▶ [Task objective] Copy out every entry precisely.
== Working data ==
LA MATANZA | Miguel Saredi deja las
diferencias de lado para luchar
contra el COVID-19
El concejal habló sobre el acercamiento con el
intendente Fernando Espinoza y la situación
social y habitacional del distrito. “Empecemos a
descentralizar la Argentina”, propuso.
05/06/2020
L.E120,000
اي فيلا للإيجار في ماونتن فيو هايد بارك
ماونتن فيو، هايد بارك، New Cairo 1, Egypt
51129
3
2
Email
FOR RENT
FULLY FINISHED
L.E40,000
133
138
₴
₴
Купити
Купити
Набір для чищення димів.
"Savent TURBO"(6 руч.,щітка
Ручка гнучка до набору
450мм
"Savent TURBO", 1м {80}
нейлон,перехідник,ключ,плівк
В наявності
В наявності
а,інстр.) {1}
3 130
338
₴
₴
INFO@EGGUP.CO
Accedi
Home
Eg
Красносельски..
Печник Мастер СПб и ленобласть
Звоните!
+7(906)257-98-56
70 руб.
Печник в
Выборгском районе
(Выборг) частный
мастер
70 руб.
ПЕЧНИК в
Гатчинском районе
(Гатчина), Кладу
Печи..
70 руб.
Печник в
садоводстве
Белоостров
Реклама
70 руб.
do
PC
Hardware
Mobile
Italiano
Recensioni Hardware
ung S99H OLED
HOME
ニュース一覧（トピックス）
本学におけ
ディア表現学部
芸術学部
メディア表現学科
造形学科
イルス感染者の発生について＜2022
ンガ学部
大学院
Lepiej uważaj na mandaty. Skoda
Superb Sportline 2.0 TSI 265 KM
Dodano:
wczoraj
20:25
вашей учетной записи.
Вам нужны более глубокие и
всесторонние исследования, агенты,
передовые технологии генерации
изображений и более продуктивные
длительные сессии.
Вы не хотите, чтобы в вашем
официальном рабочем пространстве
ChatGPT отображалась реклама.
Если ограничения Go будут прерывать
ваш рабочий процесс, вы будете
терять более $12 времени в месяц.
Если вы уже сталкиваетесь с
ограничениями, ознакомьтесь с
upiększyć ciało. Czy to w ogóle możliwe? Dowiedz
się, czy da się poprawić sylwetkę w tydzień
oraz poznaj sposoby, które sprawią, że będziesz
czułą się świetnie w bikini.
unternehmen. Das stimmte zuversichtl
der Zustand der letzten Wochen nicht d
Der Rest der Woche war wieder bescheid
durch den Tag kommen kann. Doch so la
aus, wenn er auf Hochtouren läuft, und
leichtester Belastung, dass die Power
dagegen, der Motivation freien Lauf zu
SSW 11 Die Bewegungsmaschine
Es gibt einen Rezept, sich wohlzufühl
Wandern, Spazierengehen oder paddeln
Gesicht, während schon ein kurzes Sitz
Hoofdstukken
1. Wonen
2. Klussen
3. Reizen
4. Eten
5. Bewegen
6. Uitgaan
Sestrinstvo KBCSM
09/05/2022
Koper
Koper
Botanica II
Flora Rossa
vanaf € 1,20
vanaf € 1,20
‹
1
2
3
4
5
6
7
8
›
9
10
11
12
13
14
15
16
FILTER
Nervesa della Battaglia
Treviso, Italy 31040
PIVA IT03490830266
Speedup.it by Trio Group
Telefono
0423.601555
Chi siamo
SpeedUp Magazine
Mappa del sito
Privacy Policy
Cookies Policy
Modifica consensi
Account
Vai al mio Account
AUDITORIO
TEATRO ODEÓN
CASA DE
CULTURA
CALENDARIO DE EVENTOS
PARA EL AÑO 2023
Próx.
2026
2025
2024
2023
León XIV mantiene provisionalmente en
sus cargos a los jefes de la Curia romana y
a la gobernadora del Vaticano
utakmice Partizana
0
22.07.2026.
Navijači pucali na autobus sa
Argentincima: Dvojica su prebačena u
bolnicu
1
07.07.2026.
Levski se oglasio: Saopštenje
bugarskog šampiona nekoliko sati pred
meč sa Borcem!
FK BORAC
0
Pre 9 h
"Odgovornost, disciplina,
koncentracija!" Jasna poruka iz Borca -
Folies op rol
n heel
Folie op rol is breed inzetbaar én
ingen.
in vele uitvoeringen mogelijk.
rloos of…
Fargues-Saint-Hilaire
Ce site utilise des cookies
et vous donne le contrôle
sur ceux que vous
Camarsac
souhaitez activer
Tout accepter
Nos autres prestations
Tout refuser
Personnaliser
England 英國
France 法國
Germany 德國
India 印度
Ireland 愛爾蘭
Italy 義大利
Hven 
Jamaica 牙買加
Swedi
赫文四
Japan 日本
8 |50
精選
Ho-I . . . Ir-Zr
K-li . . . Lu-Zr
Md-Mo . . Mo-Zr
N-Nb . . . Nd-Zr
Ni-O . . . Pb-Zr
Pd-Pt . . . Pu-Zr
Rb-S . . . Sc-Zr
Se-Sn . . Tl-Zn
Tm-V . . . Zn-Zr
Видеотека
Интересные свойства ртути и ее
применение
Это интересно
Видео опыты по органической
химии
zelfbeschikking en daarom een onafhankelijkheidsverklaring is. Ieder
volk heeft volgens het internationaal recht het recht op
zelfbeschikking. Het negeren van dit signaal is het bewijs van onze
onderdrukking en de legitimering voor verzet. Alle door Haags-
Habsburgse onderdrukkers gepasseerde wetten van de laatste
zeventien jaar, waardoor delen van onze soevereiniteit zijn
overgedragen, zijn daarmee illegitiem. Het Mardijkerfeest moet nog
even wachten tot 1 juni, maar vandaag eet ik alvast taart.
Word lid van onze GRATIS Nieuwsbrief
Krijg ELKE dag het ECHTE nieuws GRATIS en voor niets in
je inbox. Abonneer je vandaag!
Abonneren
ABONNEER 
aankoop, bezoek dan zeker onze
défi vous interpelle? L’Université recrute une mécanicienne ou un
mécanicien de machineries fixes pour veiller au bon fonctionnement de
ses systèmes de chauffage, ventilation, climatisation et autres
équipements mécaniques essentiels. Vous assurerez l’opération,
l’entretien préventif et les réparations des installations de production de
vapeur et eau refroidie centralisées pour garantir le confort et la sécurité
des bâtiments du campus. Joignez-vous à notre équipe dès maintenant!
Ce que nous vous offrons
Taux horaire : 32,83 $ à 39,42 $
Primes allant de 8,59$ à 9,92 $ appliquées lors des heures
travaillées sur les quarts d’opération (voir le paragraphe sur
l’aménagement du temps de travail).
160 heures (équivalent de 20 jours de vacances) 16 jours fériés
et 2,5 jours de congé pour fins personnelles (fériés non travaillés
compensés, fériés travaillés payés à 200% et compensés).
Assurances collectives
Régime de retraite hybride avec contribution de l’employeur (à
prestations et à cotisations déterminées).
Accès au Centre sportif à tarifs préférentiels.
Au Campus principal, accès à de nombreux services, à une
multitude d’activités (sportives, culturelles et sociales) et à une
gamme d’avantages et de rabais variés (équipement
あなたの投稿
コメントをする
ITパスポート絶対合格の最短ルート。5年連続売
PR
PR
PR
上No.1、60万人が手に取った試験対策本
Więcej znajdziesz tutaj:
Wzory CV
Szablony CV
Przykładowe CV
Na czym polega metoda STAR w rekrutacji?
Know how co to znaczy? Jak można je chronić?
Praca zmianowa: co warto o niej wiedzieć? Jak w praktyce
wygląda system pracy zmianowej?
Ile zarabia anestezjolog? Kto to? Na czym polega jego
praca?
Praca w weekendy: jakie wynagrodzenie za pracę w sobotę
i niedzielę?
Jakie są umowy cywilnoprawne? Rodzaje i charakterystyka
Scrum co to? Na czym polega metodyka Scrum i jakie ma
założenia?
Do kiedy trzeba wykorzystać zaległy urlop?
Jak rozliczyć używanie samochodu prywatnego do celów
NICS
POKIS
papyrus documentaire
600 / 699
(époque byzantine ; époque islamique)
===
▶ [Solution for this problem]
LA MATANZA | Miguel Saredi deja las
diferencias de lado para luchar
contra el COVID-19
El concejal habló sobre el acercamiento con el
intendente Fernando Espinoza y la situación
social y habitacional del distrito. “Empecemos a
descentralizar la Argentina”, propuso.
05/06/2020
L.E120,000
اي فيلا للإيجار في ماونتن فيو هايد بارك
ماونتن فيو، هايد بارك، New Cairo 1, Egypt
51129
3
2
Email
FOR RENT
FULLY FINISHED
L.E40,000
133
138
₴
₴
Купити
Купити
Набір для чищення димів.
"Savent TURBO"(6 руч.,щітка
Ручка гнучка до набору
450мм
"Savent TURBO", 1м {80}
нейлон,перехідник,ключ,плівк
В наявності
В наявності
а,інстр.) {1}
3 130
338
₴
₴
INFO@EGGUP.CO
Accedi
Home
Eg
Красносельски..
Печник Мастер СПб и ленобласть
Звоните!
+7(906)257-98-56
70 руб.
Печник в
Выборгском районе
(Выборг) частный
мастер
70 руб.
ПЕЧНИК в
Гатчинском районе
(Гатчина), Кладу
Печи..
70 руб.
Печник в
садоводстве
Белоостров
Реклама
70 руб.
do
PC
Hardware
Mobile
Italiano
Recensioni Hardware
ung S99H OLED
HOME
ニュース一覧（トピックス）
本学におけ
ディア表現学部
芸術学部
メディア表現学科
造形学科
イルス感染者の発生について＜2022
ンガ学部
大学院
Lepiej uważaj na mandaty. Skoda
Superb Sportline 2.0 TSI 265 KM
Dodano:
wczoraj
20:25
вашей учетной записи.
Вам нужны более глубокие и
всесторонние исследования, агенты,
передовые технологии генерации
изображений и более продуктивные
длительные сессии.
Вы не хотите, чтобы в вашем
официальном рабочем пространстве
ChatGPT отображалась реклама.
Если ограничения Go будут прерывать
ваш рабочий процесс, вы будете
терять более $12 времени в месяц.
Если вы уже сталкиваетесь с
ограничениями, ознакомьтесь с
upiększyć ciało. Czy to w ogóle możliwe? Dowiedz
się, czy da się poprawić sylwetkę w tydzień
oraz poznaj sposoby, które sprawią, że będziesz
czułą się świetnie w bikini.
unternehmen. Das stimmte zuversichtl
der Zustand der letzten Wochen nicht d
Der Rest der Woche war wieder bescheid
durch den Tag kommen kann. Doch so la
aus, wenn er auf Hochtouren läuft, und
leichtester Belastung, dass die Power
dagegen, der Motivation freien Lauf zu
SSW 11 Die Bewegungsmaschine
Es gibt einen Rezept, sich wohlzufühl
Wandern, Spazierengehen oder paddeln
Gesicht, während schon ein kurzes Sitz
Hoofdstukken
1. Wonen
2. Klussen
3. Reizen
4. Eten
5. Bewegen
6. Uitgaan
Sestrinstvo KBCSM
09/05/2022
Koper
Koper
Botanica II
Flora Rossa
vanaf € 1,20
vanaf € 1,20
‹
1
2
3
4
5
6
7
8
›
9
10
11
12
13
14
15
16
FILTER
Nervesa della Battaglia
Treviso, Italy 31040
PIVA IT03490830266
Speedup.it by Trio Group
Telefono
0423.601555
Chi siamo
SpeedUp Magazine
Mappa del sito
Privacy Policy
Cookies Policy
Modifica consensi
Account
Vai al mio Account
AUDITORIO
TEATRO ODEÓN
CASA DE
CULTURA
CALENDARIO DE EVENTOS
PARA EL AÑO 2023
Próx.
2026
2025
2024
2023
León XIV mantiene provisionalmente en
sus cargos a los jefes de la Curia romana y
a la gobernadora del Vaticano
utakmice Partizana
0
22.07.2026.
Navijači pucali na autobus sa
Argentincima: Dvojica su prebačena u
bolnicu
1
07.07.2026.
Levski se oglasio: Saopštenje
bugarskog šampiona nekoliko sati pred
meč sa Borcem!
FK BORAC
0
Pre 9 h
"Odgovornost, disciplina,
koncentracija!" Jasna poruka iz Borca -
Folies op rol
n heel
Folie op rol is breed inzetbaar én
ingen.
in vele uitvoeringen mogelijk.
rloos of…
Fargues-Saint-Hilaire
Ce site utilise des cookies
et vous donne le contrôle
sur ceux que vous
Camarsac
souhaitez activer
Tout accepter
Nos autres prestations
Tout refuser
Personnaliser
England 英國
France 法國
Germany 德國
India 印度
Ireland 愛爾蘭
Italy 義大利
Hven 
Jamaica 牙買加
Swedi
赫文四
Japan 日本
8 |50
精選
Ho-I . . . Ir-Zr
K-li . . . Lu-Zr
Md-Mo . . Mo-Zr
N-Nb . . . Nd-Zr
Ni-O . . . Pb-Zr
Pd-Pt . . . Pu-Zr
Rb-S . . . Sc-Zr
Se-Sn . . Tl-Zn
Tm-V . . . Zn-Zr
Видеотека
Интересные свойства ртути и ее
применение
Это интересно
Видео опыты по органической
химии
zelfbeschikking en daarom een onafhankelijkheidsverklaring is. Ieder
volk heeft volgens het internationaal recht het recht op
zelfbeschikking. Het negeren van dit signaal is het bewijs van onze
onderdrukking en de legitimering voor verzet. Alle door Haags-
Habsburgse onderdrukkers gepasseerde wetten van de laatste
zeventien jaar, waardoor delen van onze soevereiniteit zijn
overgedragen, zijn daarmee illegitiem. Het Mardijkerfeest moet nog
even wachten tot 1 juni, maar vandaag eet ik alvast taart.
Word lid van onze GRATIS Nieuwsbrief
Krijg ELKE dag het ECHTE nieuws GRATIS en voor niets in
je inbox. Abonneer je vandaag!
Abonneren
ABONNEER 
aankoop, bezoek dan zeker onze
défi vous interpelle? L’Université recrute une mécanicienne ou un
mécanicien de machineries fixes pour veiller au bon fonctionnement de
ses systèmes de chauffage, ventilation, climatisation et autres
équipements mécaniques essentiels. Vous assurerez l’opération,
l’entretien préventif et les réparations des installations de production de
vapeur et eau refroidie centralisées pour garantir le confort et la sécurité
des bâtiments du campus. Joignez-vous à notre équipe dès maintenant!
Ce que nous vous offrons
Taux horaire : 32,83 $ à 39,42 $
Primes allant de 8,59$ à 9,92 $ appliquées lors des heures
travaillées sur les quarts d’opération (voir le paragraphe sur
l’aménagement du temps de travail).
160 heures (équivalent de 20 jours de vacances) 16 jours fériés
et 2,5 jours de congé pour fins personnelles (fériés non travaillés
compensés, fériés travaillés payés à 200% et compensés).
Assurances collectives
Régime de retraite hybride avec contribution de l’employeur (à
prestations et à cotisations déterminées).
Accès au Centre sportif à tarifs préférentiels.
Au Campus principal, accès à de nombreux services, à une
multitude d’activités (sportives, culturelles et sociales) et à une
gamme d’avantages et de rabais variés (équipement
あなたの投稿
コメントをする
ITパスポート絶対合格の最短ルート。5年連続売
PR
PR
PR
上No.1、60万人が手に取った試験対策本
Więcej znajdziesz tutaj:
Wzory CV
Szablony CV
Przykładowe CV
Na czym polega metoda STAR w rekrutacji?
Know how co to znaczy? Jak można je chronić?
Praca zmianowa: co warto o niej wiedzieć? Jak w praktyce
wygląda system pracy zmianowej?
Ile zarabia anestezjolog? Kto to? Na czym polega jego
praca?
Praca w weekendy: jakie wynagrodzenie za pracę w sobotę
i niedzielę?
Jakie są umowy cywilnoprawne? Rodzaje i charakterystyka
Scrum co to? Na czym polega metodyka Scrum i jakie ma
założenia?
Do kiedy trzeba wykorzystać zaległy urlop?
Jak rozliczyć używanie samochodu prywatnego do celów
NICS
POKIS
papyrus documentaire
600 / 699
(époque byzantine ; époque islamique)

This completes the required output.